Uniknya Upacara Adat Bangun Rume di Betawi — Nusantara memiliki keberagaman upacara ritual adat di setiap daerah. Tak sekadar memiliki tujuan tertentu, upacara adat merupakan salah satu bagian warisan budaya Nusantara yang sangat kaya. Betawi sebagai salah satu daerah juga memiliki berbagai upacara asat. Salah satunya Upacara Adat Bikin Rume.
Bikin Rume merupakan serangkaian ritual adat yang dilakukan orang Betawi saat akan membangun rumah. Alih-alih membangun sehingga asal menjadi bangungan rumah. Dalam konteks upacara ini, berbagai hal seperti perhitungan tanggal, hari baik, dan berbagai pantangan harus dilakukan. Tujuannya, agar si pemilik rumah senantiasa diberikan keselamatan dan kemurahan rezeki. Rumah bukan sekadar tempat berlindung, tapi memberikan perlindungan lahir dan batin.
Dilansir dari situs resmi Dinas Kebudayaan DKI Jakarta, Upacara Adat Bikin Rume memiliki filosofi tersendiri, yakni Mulaiin dari rumah, pulang ke rumah. Adapun artinya, semua hal hendaknya dimulai dan akan pulang ke rumah.
Serangkaian Kegiatan
Sebelum memulai membangun rumah, orang Betawi terlebih dahulu melakukan serangkaian kegiatan melalui musyawarah atau disebut dengan Andilan. Berbagai topik terkait dengan pembangunan rumah dibahas, seperti halnya soal ketersediaan lahan, jenis bagunan rumah, apakah itu Rumah Gudang, Joglo, atau Bapang, kebutuhan yang dipersiapkan, hingga permohonan bantuan biaya pembangunan.
Hari baik atau buruk sangat dipercaya oleh masyarakat Betawi kebanyakan. Intinya, dalam membangun rumah sangat disarankan untuk dilakukan pada hari baik. Demikian menghindari hari buruk. Hari buruk yang sangat dihindari masyarakat Betawi diantaranya weton Pahing dan Wage.

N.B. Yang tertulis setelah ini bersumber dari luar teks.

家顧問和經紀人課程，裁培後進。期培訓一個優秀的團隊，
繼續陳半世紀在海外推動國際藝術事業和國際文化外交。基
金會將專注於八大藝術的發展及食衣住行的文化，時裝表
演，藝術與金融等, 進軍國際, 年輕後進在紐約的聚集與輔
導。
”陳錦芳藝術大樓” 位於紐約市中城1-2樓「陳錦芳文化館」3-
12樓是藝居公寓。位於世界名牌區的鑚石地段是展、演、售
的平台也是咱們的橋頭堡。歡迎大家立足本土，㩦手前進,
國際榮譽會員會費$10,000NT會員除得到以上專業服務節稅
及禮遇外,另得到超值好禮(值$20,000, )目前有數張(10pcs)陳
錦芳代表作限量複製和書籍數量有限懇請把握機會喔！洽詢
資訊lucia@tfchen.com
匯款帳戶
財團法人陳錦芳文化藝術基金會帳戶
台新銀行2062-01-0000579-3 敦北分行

Konon, bila rumah dibangun pada weton pahing maka dikhawatirkan akan susah rezeki pemilik rumah. Demikian weton Wage yang dikenal dengan istilah rumah “tidak bakal ketungguin”. Adapun artinya, sebelum ditinggal, si pemilik rumah sudah terlanjur meninggal.
Setelah mendapat hari baik, masyarakat di sekitar akan melaksanakan doa bersama atau ‘merowahan’. Merowahan merupakan permohonan atau doa kepada Tuhan Yang Maha Esa guna melindungi pembangunan rumah agar berjalan lancar.

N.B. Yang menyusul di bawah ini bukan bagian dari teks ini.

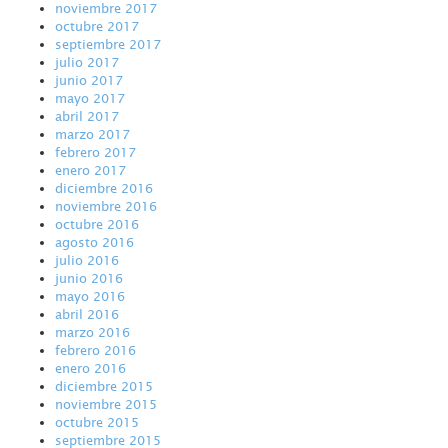
noviembre 2017
octubre 2017
septiembre 2017
julio 2017
junio 2017
mayo 2017
abril 2017
marzo 2017
febrero 2017
enero 2017
diciembre 2016
noviembre 2016
octubre 2016
agosto 2016
julio 2016
junio 2016
mayo 2016
abril 2016
marzo 2016
febrero 2016
enero 2016
diciembre 2015
noviembre 2015
octubre 2015
septiembre 2015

Unsur gotong royong dalam masryarakat Betawi sangat terlihat jelas dalam upaya pembangunan rumah. Semua warga sekitar apakah itu saudara hingga tetangga berduyun-duyun membantu prosesi membangun rumah. Bantuan sukarela, diantaranya menebang pohon atau meratakan tanah biasa disebut dengan ‘baturan’.

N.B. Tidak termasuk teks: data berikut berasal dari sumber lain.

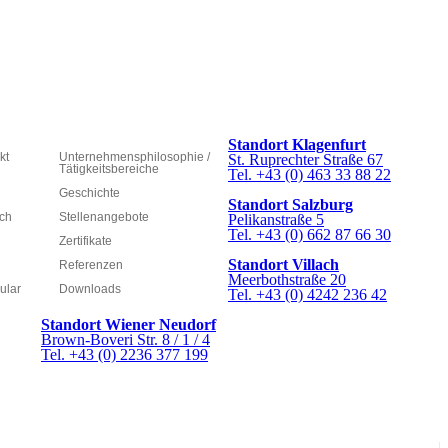
Standort Klagenfurt
kt
Unternehmensphilosophie /
St. Ruprechter Straße 67
Tätigkeitsbereiche
Tel. +43 (0) 463 33 88 22
Geschichte
Standort Salzburg
ich
Stellenangebote
Pelikanstraße 5
Tel. +43 (0) 662 87 66 30
Zertifikate
Standort Villach
Referenzen
Meerbothstraße 20
ular
Downloads
Tel. +43 (0) 4242 236 42
Standort Wiener Neudorf
Brown-Boveri Str. 8 / 1 / 4
Tel. +43 (0) 2236 377 199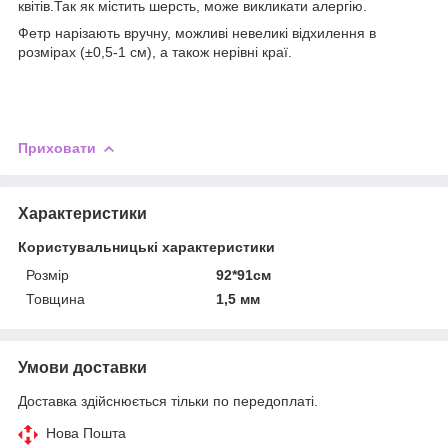
квітів.Так як містить шерсть, може викликати алергію.
Фетр нарізають вручну, можливі невеликі відхилення в
розмірах (±0,5-1 см), а також нерівні краї.
Приховати
Характеристики
Користувальницькі характеристики
Розмір
92*91см
Товщина
1,5 мм
Умови доставки
Доставка здійснюється тільки по передоплаті.
Нова Пошта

Saat pelaksanaan ‘baturan’, berbagai aturan harus dilakukan. Misalnya, masyarakat turut menyiapkan lima bata garam. Empat bata diletakkan di setiap pojok tanah untuk pembangunan rumah, sedangkan satu lagi diletakkan di tengah. Adapun ini dilakukan karena kepercayaan mereka untuk melindungi rumah dari berbagai gangguan dan hambatan membangun rumah. Demikian uniknya upacara adat bangun rume di Betawi.